Luna Park Sydney opened on October 4, 1935, on the old bridge works site at Milsons Point, right at the north end of the Harbour Bridge. The entrance was a giant smiling face flanked by two Art Deco towers — now heritage-protected. Past the Face were the Crystal Palace concert hall, the Coney Island funhouse, a midway of classic rides, and the wooden Big Dipper coaster. After World War II it became a Sydney institution.
By the 1970s the park was falling apart. The original owners had sold in 1969, and the new corporate owners floated redevelopment ideas including a failed $50-million plan to replace Luna Park with high-rises. By 1975 the 20-year lease had expired. Luna Park kept the gates open week to week with no long-term security and no money going into the infrastructure.
A Fire Waiting to Happen
The Ghost Train had been there since opening day — a classic dark ride that moved small cars through a haunted-house maze. The building was mostly timber: wooden walls and plywood partitions under a corrugated-iron roof sealed with tar. By the late 1970s it was a fire trap. In 1977 a fire-safety inspector walked the ride and described narrow black corridors, no lighting, no exit signs, and escape doors so poorly marked that no one in a panic would ever find them. No sprinklers. No hose reel. The NSW Fire Brigade listed ten required fixes. By June 1979, key items were still undone.
Cracker Night
Saturday, June 9, 1979 — Sydney’s annual Cracker Night — brought large crowds to Luna Park. Four Waverley College friends, all 13 years old, lined up for the Ghost Train together: Richard Carroll, Jonathan Billings, Michael Johnson, and Seamus Rahilly. Their friend Jason Holman was pulled from the next car by an attendant just before it entered the ride. Elsewhere, six-year-old Damien Godson and his four-year-old brother Craig begged their dad for one last ride. Their mother, Jenny, stepped away to buy ice cream.

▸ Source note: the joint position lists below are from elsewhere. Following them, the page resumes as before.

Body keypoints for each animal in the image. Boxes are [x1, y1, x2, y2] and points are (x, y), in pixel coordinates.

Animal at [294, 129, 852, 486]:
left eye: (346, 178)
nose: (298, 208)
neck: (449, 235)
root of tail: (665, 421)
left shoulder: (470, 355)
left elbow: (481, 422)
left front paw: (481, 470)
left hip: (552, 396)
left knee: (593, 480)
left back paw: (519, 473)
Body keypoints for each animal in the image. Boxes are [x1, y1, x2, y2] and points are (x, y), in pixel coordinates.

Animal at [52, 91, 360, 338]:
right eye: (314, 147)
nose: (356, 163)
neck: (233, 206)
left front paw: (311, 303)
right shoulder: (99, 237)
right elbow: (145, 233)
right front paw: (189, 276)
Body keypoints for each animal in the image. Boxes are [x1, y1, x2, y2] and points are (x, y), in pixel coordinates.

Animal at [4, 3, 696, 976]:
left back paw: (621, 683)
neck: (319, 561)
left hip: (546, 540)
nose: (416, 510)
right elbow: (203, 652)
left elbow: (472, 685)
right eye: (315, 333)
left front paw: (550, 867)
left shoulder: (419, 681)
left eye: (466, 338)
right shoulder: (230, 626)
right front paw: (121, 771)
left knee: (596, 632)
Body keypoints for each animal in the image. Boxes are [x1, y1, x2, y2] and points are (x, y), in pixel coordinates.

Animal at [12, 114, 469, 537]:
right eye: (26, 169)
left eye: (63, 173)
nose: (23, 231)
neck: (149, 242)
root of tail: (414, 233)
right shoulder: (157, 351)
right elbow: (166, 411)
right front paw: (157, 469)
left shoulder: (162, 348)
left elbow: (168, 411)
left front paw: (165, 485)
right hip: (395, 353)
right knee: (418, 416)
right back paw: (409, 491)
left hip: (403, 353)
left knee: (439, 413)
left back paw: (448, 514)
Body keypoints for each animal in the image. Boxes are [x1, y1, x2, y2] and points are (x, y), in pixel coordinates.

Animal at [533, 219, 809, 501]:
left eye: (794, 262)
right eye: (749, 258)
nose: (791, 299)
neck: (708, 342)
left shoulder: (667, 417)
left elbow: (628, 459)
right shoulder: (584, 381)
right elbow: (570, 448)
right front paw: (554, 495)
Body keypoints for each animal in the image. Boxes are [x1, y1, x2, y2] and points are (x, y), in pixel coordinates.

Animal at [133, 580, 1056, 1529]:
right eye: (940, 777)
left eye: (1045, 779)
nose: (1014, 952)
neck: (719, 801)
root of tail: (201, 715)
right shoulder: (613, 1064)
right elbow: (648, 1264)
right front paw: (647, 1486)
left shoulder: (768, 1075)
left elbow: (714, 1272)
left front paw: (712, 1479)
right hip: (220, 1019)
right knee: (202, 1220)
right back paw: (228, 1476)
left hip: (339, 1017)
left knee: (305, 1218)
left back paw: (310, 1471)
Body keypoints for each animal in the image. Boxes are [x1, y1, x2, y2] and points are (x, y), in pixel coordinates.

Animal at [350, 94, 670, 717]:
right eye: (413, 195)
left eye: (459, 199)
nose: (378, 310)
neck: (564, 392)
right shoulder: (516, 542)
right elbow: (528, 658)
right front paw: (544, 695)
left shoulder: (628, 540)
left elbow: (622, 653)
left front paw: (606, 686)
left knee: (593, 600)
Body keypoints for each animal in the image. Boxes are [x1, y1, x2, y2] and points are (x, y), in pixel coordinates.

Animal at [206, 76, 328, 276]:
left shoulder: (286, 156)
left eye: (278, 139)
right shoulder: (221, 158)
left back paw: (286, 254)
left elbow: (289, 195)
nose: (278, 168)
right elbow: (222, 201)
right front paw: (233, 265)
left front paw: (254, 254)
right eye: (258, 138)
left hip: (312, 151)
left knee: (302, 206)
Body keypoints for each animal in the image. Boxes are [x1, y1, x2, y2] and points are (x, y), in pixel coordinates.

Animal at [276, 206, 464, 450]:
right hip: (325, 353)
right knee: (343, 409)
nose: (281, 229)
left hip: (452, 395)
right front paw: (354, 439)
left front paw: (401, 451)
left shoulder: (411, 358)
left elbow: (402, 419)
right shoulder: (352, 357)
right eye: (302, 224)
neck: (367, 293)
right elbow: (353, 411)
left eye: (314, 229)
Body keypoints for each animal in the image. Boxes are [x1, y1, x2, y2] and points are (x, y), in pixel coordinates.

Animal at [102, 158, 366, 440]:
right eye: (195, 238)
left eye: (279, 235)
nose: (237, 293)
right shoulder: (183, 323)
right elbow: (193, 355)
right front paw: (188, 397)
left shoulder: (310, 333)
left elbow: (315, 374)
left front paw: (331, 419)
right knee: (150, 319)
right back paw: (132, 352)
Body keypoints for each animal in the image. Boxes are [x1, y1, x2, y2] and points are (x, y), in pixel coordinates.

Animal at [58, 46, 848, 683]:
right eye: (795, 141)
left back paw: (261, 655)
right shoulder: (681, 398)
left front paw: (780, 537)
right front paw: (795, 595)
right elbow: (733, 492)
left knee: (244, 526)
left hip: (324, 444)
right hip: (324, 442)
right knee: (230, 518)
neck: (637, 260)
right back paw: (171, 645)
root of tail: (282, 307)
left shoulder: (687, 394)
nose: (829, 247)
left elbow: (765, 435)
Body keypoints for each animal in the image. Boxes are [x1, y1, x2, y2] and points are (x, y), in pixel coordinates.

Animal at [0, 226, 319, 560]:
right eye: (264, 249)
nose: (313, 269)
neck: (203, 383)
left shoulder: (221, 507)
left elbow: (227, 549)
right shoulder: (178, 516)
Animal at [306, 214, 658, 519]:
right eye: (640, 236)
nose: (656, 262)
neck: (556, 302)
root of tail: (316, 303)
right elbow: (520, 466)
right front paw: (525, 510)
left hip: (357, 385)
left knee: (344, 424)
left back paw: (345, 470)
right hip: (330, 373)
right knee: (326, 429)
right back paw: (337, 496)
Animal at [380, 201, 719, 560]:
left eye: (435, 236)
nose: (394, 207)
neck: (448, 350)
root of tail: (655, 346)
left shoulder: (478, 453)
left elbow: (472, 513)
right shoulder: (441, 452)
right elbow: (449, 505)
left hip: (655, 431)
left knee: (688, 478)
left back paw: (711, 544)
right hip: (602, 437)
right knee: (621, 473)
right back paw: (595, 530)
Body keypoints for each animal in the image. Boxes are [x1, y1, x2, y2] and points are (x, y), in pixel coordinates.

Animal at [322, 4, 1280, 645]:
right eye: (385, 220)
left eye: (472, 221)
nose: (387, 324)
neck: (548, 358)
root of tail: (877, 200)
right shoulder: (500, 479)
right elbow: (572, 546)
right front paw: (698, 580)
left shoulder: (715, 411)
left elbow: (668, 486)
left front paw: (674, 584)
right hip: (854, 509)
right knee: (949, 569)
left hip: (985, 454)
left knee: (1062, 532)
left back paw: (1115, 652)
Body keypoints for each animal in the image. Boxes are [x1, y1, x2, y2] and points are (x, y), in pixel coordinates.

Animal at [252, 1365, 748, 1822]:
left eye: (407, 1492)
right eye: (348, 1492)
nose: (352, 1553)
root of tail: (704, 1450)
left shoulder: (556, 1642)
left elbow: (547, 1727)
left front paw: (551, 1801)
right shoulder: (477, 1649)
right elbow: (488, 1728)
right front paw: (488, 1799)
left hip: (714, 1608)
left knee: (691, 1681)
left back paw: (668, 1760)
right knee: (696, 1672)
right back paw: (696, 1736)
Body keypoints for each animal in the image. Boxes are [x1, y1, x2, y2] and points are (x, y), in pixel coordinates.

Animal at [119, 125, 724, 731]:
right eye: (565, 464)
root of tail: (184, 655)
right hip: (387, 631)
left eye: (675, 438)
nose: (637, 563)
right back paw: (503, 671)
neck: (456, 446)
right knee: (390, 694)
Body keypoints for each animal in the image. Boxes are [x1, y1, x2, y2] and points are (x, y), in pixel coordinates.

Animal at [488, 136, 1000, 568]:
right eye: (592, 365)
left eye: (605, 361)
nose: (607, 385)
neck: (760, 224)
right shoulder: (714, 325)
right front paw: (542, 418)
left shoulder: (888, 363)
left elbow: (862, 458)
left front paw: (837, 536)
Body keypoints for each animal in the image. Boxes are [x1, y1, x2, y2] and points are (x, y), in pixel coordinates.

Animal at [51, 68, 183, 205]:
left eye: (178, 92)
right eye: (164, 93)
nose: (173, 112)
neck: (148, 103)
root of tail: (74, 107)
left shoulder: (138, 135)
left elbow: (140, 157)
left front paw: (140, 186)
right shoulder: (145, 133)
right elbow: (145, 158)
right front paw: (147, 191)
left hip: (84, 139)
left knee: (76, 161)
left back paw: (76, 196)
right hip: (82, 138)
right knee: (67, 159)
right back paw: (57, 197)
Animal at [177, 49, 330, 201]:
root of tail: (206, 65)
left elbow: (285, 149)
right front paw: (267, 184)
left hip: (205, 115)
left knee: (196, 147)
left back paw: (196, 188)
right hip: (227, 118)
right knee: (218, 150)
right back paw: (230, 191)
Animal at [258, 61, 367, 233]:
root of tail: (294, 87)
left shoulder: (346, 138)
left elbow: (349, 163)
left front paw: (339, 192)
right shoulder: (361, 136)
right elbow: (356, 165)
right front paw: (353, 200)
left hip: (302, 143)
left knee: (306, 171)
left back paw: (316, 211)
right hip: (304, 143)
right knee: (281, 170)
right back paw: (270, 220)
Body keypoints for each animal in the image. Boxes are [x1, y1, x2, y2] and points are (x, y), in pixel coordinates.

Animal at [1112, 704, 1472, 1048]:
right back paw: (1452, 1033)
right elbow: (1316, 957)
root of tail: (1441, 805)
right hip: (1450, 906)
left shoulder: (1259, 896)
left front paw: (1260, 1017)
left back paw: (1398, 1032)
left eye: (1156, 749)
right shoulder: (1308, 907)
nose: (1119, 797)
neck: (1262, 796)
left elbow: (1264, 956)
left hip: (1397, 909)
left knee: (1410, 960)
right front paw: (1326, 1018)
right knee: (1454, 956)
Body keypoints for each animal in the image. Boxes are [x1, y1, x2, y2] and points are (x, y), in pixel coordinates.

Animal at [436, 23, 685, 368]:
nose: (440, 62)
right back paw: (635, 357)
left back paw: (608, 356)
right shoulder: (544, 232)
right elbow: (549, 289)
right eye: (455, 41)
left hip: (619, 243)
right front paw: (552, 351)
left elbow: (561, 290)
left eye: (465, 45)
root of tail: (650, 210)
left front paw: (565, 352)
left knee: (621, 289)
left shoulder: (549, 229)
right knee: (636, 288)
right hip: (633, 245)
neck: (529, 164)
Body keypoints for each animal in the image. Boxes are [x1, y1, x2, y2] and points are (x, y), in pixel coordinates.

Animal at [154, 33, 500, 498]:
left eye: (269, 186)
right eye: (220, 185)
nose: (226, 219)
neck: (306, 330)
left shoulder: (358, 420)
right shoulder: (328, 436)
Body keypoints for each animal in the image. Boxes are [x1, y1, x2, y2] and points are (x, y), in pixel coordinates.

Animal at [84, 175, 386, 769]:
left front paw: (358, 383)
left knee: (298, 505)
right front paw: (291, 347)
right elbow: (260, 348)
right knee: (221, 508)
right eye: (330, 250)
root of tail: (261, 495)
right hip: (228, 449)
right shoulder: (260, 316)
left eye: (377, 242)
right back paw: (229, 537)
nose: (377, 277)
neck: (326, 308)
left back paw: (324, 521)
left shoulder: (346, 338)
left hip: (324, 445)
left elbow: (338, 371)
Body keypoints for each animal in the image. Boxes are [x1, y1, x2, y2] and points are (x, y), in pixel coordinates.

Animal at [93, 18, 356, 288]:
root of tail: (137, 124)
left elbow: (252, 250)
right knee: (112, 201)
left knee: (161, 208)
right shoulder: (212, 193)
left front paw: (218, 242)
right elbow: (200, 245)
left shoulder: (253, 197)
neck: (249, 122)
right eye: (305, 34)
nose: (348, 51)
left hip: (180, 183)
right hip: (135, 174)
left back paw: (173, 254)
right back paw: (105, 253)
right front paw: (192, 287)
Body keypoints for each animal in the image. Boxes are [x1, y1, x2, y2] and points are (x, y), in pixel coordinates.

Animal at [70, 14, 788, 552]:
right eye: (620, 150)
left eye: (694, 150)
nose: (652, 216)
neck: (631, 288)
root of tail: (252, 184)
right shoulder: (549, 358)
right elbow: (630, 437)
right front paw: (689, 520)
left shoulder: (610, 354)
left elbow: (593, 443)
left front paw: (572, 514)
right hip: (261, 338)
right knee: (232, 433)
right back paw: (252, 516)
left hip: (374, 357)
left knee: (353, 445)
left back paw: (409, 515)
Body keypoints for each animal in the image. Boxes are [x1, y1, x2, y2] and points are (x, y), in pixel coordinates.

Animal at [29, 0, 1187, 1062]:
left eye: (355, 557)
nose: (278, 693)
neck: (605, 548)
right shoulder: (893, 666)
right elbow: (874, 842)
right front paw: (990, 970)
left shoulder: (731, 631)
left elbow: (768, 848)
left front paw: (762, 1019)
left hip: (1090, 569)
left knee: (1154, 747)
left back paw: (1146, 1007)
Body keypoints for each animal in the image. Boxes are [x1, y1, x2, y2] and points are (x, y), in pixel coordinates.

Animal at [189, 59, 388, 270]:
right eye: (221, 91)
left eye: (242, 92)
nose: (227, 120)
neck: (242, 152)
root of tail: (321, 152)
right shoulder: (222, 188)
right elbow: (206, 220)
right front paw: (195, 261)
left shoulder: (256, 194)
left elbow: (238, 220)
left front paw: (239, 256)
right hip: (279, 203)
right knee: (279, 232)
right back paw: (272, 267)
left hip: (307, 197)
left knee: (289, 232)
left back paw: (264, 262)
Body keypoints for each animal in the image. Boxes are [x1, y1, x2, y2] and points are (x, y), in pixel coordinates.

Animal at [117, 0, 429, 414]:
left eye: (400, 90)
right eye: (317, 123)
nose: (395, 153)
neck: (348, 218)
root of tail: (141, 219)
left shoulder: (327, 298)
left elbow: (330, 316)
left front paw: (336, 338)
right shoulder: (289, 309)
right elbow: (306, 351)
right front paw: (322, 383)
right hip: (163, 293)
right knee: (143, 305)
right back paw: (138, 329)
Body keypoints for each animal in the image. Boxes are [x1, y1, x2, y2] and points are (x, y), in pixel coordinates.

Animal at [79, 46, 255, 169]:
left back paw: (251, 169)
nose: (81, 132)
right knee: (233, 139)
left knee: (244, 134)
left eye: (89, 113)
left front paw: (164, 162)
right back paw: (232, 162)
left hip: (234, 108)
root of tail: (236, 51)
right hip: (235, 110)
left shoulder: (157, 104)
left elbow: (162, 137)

Around 10:15 p.m., patrons and staff smelled smoke. Some assumed it was a special effect. Then thick black smoke poured from the tunnel doors. Within minutes the entire ride was engulfed. The park’s hoses had terrible water pressure. Firefighters had to pull water from the harbour. After about an hour the fire was brought under control.
At first there was hope everyone got out. Then, around 11:30 p.m., they found seven bodies huddled near a side door deep inside the ride. John Godson was found with his two sons in his arms. A few yards away lay the four Waverley College boys. They had left their stalled cars and tried to run, but became disoriented in the smoke and darkness. Fire officials said their chance of survival once they set out on foot in that maze was “zero.” Jenny Godson learned her entire family had died. Jason Holman stood at the police line in shock.
The Inquest
The NSW coroner concluded the cause was “not conclusively determinable.” An electrical fault was unlikely because the ride’s wiring was shut off. The most probable ignition, he said, was a stray spark from a cigarette or match. His report was scathing about management’s failure to address known fire hazards, but he stopped short of recommending criminal charges.
The Arson Theory
In the decades that followed, the official story was always questioned. In 2007, the Sydney Morning Herald reported that the niece of Sydney crime boss Abe Saffron claimed he ordered the fire to take control of Luna Park’s lease and clear the way for redevelopment, adding that he “never intended to kill anyone.” She quickly retracted the statements. Saffron, who died in 2006, always denied involvement.
In 2021, an ABC investigative series called Exposed: The Ghost Train Fire found witnesses who had never been interviewed in 1979. Multiple people described suspicious men near the ride just before the fire. One witness recounted hearing one of them say he spread kerosene and lit it with a match — a statement he had given to police in 1979 that was apparently dismissed. An independent review found the series had mounted a compelling case for reopening the investigation.
NSW Police launched Strike Force Sedgeman to re-examine the case. The government posted a $1 million reward. By September 2024, police completed their review and handed a report to the State Coroner. As of early 2025, the decision on whether to formally reopen the case is still pending.